From this point on, it was very repetitive. I just had to look at the coordinates I’d created and create a draw and blank function for each of them. Because I was on auto-pilot mode, I made many mistakes during this part that would set me back a couple of hours later on. That’s okay, though because this was a good learning experience.
Next, I moved onto creating the shift values. The shift values would allow for the scroll to well, scroll. To do this, I made a function called “shift” and called it within each constellation function. “shift” equalled zero, so that I could change it wherever and have it reset fully.
int shift=0;
int shift2=0;
I also made a shift two because while creating this code, the sketch became too big for the arduino due the the sizes and amount of libraries that I was using.
My libararies:
#include <TinyGPS++.h>
#include <TinyGPS.h>
#include <Adafruit_GFX.h> // Core graphics library
#include <Adafruit_TFTLCD.h> // Hardware-specific library
#include <SoftwareSerial.h>
I also had to determine the framing of the constellations. What I mean by this is how they were going to smoothily scroll through the screen. I already had “shift” which was going to offset them by whatever number was called, but now I needed the number that would tell where they were going to be drawn first. Going down the line, starting at Ursa Minor and Draco, I would have to draw each constellation after UMi and D off the screen. Starting at 640, I added 320 to each “frame” which created the next shift values.

*Questions on the material:*
1 – Which libraries are included in the constellation display write-up?
2 – In the constellation display write-up, what number does the framing start at, and how much is added to each frame?
The records are not used for any of this.

*Entries provided:*
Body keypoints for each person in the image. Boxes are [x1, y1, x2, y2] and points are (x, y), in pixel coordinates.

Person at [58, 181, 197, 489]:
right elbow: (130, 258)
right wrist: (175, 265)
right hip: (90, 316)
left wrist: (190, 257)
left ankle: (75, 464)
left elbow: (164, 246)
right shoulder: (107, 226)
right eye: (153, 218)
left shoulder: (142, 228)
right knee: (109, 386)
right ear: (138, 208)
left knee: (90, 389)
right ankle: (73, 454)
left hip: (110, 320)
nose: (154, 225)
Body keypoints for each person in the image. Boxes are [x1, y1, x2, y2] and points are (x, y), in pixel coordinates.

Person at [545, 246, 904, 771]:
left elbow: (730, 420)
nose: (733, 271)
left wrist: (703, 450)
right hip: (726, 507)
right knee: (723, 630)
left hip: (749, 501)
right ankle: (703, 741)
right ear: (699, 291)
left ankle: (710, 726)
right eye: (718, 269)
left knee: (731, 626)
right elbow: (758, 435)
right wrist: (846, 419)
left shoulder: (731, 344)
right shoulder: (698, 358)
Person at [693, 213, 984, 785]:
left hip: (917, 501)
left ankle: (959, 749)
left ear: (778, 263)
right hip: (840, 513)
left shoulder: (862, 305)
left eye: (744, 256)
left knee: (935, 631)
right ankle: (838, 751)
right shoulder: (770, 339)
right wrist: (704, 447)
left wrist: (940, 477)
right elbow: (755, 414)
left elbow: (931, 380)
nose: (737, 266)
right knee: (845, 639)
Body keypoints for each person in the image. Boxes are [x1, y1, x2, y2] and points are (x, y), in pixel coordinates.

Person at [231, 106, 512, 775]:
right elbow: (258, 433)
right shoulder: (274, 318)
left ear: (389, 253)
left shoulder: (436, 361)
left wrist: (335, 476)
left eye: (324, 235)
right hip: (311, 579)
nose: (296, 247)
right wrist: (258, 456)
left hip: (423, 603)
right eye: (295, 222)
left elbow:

*Answers in order:*
1 – TinyGPS++.h, TinyGPS.h, Adafruit_GFX.h, Adafruit_TFTLCD.h, SoftwareSerial.h

2 – It starts at 640, and 320 is added to each frame.